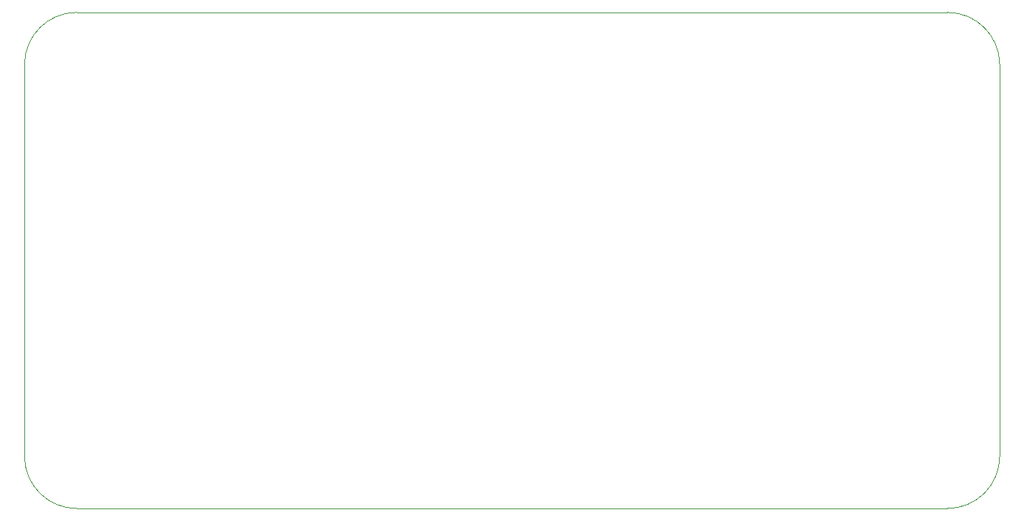
<source format=gbr>
%TF.GenerationSoftware,Altium Limited,Altium Designer,21.3.2 (30)*%
G04 Layer_Color=0*
%FSLAX45Y45*%
%MOMM*%
%TF.SameCoordinates,699C74A5-B4CE-432A-A201-728FBB0A9CBA*%
%TF.FilePolarity,Positive*%
%TF.FileFunction,Profile,NP*%
%TF.Part,Single*%
G01*
G75*
%TA.AperFunction,Profile*%
%ADD26C,0.02540*%
D26*
X600000D02*
G02*
X0Y600000I0J600000D01*
G01*
Y5100000D01*
D02*
G02*
X600000Y5700000I600000J0D01*
G01*
X10600000D01*
D02*
G02*
X11200000Y5100000I0J-600000D01*
G01*
Y600000D01*
D02*
G02*
X10600000Y0I-600000J0D01*
G01*
X600000D01*
%TF.MD5,9a3d301119b2ab7bf4e8ab3015fd4597*%
M02*

</source>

• • • •

• **What to work on**
Select every line in the material above where the string "Profile" occurs, and copy it.

• **Response below**
%TF.FileFunction,Profile,NP*%
%TA.AperFunction,Profile*%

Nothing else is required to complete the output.